> _TASK PROMPT_
Could you retype the entries exactly as they are?

(Transcribed page contents)
▬▬▬▬▬▬
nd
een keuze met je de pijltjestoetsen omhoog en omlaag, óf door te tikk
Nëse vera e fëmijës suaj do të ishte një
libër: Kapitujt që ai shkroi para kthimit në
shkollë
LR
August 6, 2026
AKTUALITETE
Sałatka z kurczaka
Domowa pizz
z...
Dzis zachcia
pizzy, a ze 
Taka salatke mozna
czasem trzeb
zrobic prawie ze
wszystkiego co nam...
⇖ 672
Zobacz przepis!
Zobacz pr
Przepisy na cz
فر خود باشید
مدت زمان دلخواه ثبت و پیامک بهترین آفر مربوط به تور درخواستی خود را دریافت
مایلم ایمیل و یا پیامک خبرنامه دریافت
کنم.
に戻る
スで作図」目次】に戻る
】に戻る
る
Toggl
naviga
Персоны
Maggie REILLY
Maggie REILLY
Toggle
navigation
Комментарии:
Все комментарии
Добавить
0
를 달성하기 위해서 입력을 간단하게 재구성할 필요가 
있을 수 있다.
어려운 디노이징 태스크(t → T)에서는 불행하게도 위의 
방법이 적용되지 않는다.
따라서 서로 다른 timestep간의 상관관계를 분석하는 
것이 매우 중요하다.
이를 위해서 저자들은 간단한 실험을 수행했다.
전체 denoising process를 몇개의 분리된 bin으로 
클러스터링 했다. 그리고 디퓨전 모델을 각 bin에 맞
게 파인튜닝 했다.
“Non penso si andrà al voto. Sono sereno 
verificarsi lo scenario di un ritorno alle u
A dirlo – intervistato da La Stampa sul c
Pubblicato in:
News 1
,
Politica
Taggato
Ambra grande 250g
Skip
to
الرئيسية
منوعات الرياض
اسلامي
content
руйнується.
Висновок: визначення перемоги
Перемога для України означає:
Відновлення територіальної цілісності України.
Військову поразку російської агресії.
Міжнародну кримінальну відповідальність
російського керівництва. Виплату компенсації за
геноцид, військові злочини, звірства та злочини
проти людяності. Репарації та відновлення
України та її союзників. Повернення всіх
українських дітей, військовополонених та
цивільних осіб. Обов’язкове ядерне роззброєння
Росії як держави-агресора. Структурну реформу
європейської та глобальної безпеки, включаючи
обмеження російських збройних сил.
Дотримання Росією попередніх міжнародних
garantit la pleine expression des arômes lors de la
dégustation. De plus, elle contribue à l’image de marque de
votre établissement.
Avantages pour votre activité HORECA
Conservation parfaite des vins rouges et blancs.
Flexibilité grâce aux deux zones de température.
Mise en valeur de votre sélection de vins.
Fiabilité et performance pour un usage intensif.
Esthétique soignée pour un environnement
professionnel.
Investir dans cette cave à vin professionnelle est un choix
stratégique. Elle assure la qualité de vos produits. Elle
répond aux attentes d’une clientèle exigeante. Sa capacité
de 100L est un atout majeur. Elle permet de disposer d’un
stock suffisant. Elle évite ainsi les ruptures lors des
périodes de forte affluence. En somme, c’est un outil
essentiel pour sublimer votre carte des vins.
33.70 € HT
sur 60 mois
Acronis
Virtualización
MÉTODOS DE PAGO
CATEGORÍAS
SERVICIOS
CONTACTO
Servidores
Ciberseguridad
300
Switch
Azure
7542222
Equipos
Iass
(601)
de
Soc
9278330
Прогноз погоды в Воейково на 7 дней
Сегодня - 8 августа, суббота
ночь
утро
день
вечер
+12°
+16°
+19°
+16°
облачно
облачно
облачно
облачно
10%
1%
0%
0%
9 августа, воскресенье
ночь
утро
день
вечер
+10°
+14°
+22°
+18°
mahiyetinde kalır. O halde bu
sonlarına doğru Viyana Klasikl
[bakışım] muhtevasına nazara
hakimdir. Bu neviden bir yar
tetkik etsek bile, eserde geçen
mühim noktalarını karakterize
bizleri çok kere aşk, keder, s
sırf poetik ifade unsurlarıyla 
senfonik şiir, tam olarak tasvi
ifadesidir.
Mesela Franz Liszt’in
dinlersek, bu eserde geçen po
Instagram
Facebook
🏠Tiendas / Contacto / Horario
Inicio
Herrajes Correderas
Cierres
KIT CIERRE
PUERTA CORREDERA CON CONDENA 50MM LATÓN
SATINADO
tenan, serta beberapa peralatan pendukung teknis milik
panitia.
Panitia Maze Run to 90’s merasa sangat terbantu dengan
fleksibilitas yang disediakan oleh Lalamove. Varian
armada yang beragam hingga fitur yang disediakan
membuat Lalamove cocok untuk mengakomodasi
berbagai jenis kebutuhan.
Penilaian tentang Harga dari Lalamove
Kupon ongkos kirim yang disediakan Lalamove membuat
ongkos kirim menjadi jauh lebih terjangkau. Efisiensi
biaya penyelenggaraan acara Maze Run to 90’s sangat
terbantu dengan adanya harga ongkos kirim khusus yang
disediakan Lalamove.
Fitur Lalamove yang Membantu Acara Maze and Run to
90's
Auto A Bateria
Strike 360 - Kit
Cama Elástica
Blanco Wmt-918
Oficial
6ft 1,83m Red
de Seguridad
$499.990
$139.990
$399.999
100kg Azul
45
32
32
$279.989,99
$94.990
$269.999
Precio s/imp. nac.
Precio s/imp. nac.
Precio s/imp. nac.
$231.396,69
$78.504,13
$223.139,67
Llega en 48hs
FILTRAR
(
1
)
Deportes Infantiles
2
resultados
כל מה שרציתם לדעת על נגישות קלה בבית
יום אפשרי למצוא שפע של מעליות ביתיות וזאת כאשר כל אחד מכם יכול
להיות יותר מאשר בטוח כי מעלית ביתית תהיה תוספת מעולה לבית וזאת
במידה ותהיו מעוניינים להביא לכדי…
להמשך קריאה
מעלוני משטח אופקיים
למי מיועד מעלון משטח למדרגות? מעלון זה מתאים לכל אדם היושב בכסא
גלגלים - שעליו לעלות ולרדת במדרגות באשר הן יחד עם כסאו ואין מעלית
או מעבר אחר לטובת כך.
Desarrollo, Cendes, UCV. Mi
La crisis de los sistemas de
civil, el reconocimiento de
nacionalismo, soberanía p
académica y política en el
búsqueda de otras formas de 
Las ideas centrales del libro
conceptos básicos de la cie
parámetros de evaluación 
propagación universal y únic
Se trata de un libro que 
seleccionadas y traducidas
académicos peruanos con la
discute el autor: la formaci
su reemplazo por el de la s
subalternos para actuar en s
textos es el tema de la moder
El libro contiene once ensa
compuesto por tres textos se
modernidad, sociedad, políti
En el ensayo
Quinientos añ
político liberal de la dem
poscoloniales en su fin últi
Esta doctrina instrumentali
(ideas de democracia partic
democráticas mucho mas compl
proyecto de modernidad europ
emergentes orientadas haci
▬▬▬▬▬▬
> _TASK ANSWER_
nd
een keuze met je de pijltjestoetsen omhoog en omlaag, óf door te tikk
Nëse vera e fëmijës suaj do të ishte një
libër: Kapitujt që ai shkroi para kthimit në
shkollë
LR
August 6, 2026
AKTUALITETE
Sałatka z kurczaka
Domowa pizz
z...
Dzis zachcia
pizzy, a ze 
Taka salatke mozna
czasem trzeb
zrobic prawie ze
wszystkiego co nam...
⇖ 672
Zobacz przepis!
Zobacz pr
Przepisy na cz
فر خود باشید
مدت زمان دلخواه ثبت و پیامک بهترین آفر مربوط به تور درخواستی خود را دریافت
مایلم ایمیل و یا پیامک خبرنامه دریافت
کنم.
に戻る
スで作図」目次】に戻る
】に戻る
る
Toggl
naviga
Персоны
Maggie REILLY
Maggie REILLY
Toggle
navigation
Комментарии:
Все комментарии
Добавить
0
를 달성하기 위해서 입력을 간단하게 재구성할 필요가 
있을 수 있다.
어려운 디노이징 태스크(t → T)에서는 불행하게도 위의 
방법이 적용되지 않는다.
따라서 서로 다른 timestep간의 상관관계를 분석하는 
것이 매우 중요하다.
이를 위해서 저자들은 간단한 실험을 수행했다.
전체 denoising process를 몇개의 분리된 bin으로 
클러스터링 했다. 그리고 디퓨전 모델을 각 bin에 맞
게 파인튜닝 했다.
“Non penso si andrà al voto. Sono sereno 
verificarsi lo scenario di un ritorno alle u
A dirlo – intervistato da La Stampa sul c
Pubblicato in:
News 1
,
Politica
Taggato
Ambra grande 250g
Skip
to
الرئيسية
منوعات الرياض
اسلامي
content
руйнується.
Висновок: визначення перемоги
Перемога для України означає:
Відновлення територіальної цілісності України.
Військову поразку російської агресії.
Міжнародну кримінальну відповідальність
російського керівництва. Виплату компенсації за
геноцид, військові злочини, звірства та злочини
проти людяності. Репарації та відновлення
України та її союзників. Повернення всіх
українських дітей, військовополонених та
цивільних осіб. Обов’язкове ядерне роззброєння
Росії як держави-агресора. Структурну реформу
європейської та глобальної безпеки, включаючи
обмеження російських збройних сил.
Дотримання Росією попередніх міжнародних
garantit la pleine expression des arômes lors de la
dégustation. De plus, elle contribue à l’image de marque de
votre établissement.
Avantages pour votre activité HORECA
Conservation parfaite des vins rouges et blancs.
Flexibilité grâce aux deux zones de température.
Mise en valeur de votre sélection de vins.
Fiabilité et performance pour un usage intensif.
Esthétique soignée pour un environnement
professionnel.
Investir dans cette cave à vin professionnelle est un choix
stratégique. Elle assure la qualité de vos produits. Elle
répond aux attentes d’une clientèle exigeante. Sa capacité
de 100L est un atout majeur. Elle permet de disposer d’un
stock suffisant. Elle évite ainsi les ruptures lors des
périodes de forte affluence. En somme, c’est un outil
essentiel pour sublimer votre carte des vins.
33.70 € HT
sur 60 mois
Acronis
Virtualización
MÉTODOS DE PAGO
CATEGORÍAS
SERVICIOS
CONTACTO
Servidores
Ciberseguridad
300
Switch
Azure
7542222
Equipos
Iass
(601)
de
Soc
9278330
Прогноз погоды в Воейково на 7 дней
Сегодня - 8 августа, суббота
ночь
утро
день
вечер
+12°
+16°
+19°
+16°
облачно
облачно
облачно
облачно
10%
1%
0%
0%
9 августа, воскресенье
ночь
утро
день
вечер
+10°
+14°
+22°
+18°
mahiyetinde kalır. O halde bu
sonlarına doğru Viyana Klasikl
[bakışım] muhtevasına nazara
hakimdir. Bu neviden bir yar
tetkik etsek bile, eserde geçen
mühim noktalarını karakterize
bizleri çok kere aşk, keder, s
sırf poetik ifade unsurlarıyla 
senfonik şiir, tam olarak tasvi
ifadesidir.
Mesela Franz Liszt’in
dinlersek, bu eserde geçen po
Instagram
Facebook
🏠Tiendas / Contacto / Horario
Inicio
Herrajes Correderas
Cierres
KIT CIERRE
PUERTA CORREDERA CON CONDENA 50MM LATÓN
SATINADO
tenan, serta beberapa peralatan pendukung teknis milik
panitia.
Panitia Maze Run to 90’s merasa sangat terbantu dengan
fleksibilitas yang disediakan oleh Lalamove. Varian
armada yang beragam hingga fitur yang disediakan
membuat Lalamove cocok untuk mengakomodasi
berbagai jenis kebutuhan.
Penilaian tentang Harga dari Lalamove
Kupon ongkos kirim yang disediakan Lalamove membuat
ongkos kirim menjadi jauh lebih terjangkau. Efisiensi
biaya penyelenggaraan acara Maze Run to 90’s sangat
terbantu dengan adanya harga ongkos kirim khusus yang
disediakan Lalamove.
Fitur Lalamove yang Membantu Acara Maze and Run to
90's
Auto A Bateria
Strike 360 - Kit
Cama Elástica
Blanco Wmt-918
Oficial
6ft 1,83m Red
de Seguridad
$499.990
$139.990
$399.999
100kg Azul
45
32
32
$279.989,99
$94.990
$269.999
Precio s/imp. nac.
Precio s/imp. nac.
Precio s/imp. nac.
$231.396,69
$78.504,13
$223.139,67
Llega en 48hs
FILTRAR
(
1
)
Deportes Infantiles
2
resultados
כל מה שרציתם לדעת על נגישות קלה בבית
יום אפשרי למצוא שפע של מעליות ביתיות וזאת כאשר כל אחד מכם יכול
להיות יותר מאשר בטוח כי מעלית ביתית תהיה תוספת מעולה לבית וזאת
במידה ותהיו מעוניינים להביא לכדי…
להמשך קריאה
מעלוני משטח אופקיים
למי מיועד מעלון משטח למדרגות? מעלון זה מתאים לכל אדם היושב בכסא
גלגלים - שעליו לעלות ולרדת במדרגות באשר הן יחד עם כסאו ואין מעלית
או מעבר אחר לטובת כך.
Desarrollo, Cendes, UCV. Mi
La crisis de los sistemas de
civil, el reconocimiento de
nacionalismo, soberanía p
académica y política en el
búsqueda de otras formas de 
Las ideas centrales del libro
conceptos básicos de la cie
parámetros de evaluación 
propagación universal y únic
Se trata de un libro que 
seleccionadas y traducidas
académicos peruanos con la
discute el autor: la formaci
su reemplazo por el de la s
subalternos para actuar en s
textos es el tema de la moder
El libro contiene once ensa
compuesto por tres textos se
modernidad, sociedad, políti
En el ensayo
Quinientos añ
político liberal de la dem
poscoloniales en su fin últi
Esta doctrina instrumentali
(ideas de democracia partic
democráticas mucho mas compl
proyecto de modernidad europ
emergentes orientadas haci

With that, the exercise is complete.